Office buildings, such as the 60-year-old Northstar Center, are being refurbished. Antiquated Rand Tower and Soo Line were reconditioned into a boutique hotel and apartments, respectively.

Downtown has evolved into more of a residential, business and nightlife hub and less a retail center over the past 35 years.

Target remains the largest employer at 7,100 workers, down from 8,500 a couple of years ago, according to the council. Target has vacated considerable downtown space as it moved to a hybrid work model. And some jobs went to suburban locations.

Ameriprise Financial also has shrunk, to 4,501 employees from 5,000-plus, because of hybrid work and planned office consolidation.

Minneapolis still reigns as the single-biggest financial engine and state cash cow.
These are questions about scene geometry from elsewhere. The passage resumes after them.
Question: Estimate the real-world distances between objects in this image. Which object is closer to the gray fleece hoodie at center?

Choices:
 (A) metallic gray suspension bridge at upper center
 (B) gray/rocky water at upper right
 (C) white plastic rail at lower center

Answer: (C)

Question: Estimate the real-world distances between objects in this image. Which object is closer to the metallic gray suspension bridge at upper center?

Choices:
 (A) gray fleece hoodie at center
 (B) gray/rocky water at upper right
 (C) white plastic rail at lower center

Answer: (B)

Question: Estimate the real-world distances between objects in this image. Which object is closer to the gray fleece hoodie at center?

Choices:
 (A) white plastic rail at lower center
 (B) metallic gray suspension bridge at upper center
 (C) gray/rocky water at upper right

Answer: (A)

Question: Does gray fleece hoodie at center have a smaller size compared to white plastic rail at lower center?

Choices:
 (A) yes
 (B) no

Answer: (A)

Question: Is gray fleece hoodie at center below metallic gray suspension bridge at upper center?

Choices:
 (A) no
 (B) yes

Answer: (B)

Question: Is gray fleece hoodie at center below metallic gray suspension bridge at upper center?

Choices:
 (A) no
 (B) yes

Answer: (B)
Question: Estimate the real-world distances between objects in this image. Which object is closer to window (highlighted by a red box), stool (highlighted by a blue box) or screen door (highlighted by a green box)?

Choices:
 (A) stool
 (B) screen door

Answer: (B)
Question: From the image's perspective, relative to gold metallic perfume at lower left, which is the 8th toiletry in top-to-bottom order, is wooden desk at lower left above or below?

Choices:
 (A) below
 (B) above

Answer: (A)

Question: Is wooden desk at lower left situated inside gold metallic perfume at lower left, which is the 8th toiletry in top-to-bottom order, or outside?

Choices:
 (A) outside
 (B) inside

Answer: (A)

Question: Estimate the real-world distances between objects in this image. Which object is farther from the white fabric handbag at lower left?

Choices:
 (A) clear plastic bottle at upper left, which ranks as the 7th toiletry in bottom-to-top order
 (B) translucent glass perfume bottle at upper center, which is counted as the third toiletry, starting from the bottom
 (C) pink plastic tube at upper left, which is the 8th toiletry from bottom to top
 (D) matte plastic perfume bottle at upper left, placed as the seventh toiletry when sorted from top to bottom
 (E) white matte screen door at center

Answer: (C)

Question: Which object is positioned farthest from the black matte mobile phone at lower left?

The city, including its downtown that pays a disproportionate share of Minneapolis real estate and other taxes, sends $3.50 to state coffers for every $1 in state aid, according to an independent study by the Minneapolis Regional Chamber of Commerce in 2021. The chamber represents businesses from Plymouth to Eden Prairie.

The retail sector is the weakest link in a transitioning loop. A downtown task force is on it.

"I'm convinced that with planning and action we can create a retail future for the core that draws upon unique offerings by local entrepreneurs," Cramer said recently. "It's not the retail past. And this future will also require a broader set of allowable storefront [zoning] uses that contribute to downtown's vitality."

Meanwhile, Maricela Gallarzo, who worked seven days weekly since 2020 to keep her Planet Smoothie franchise alive in Gaviidae Common on Nicollet Mall, said business continues to improve as office workers return, supplementing loyal residential fans.

"We are at 60 to 65 percent of where we need to be," she said. "We're seeing more [office-worker] traffic, especially Tuesday, Wednesday and Thursday. We hope to be crazy busy by summer."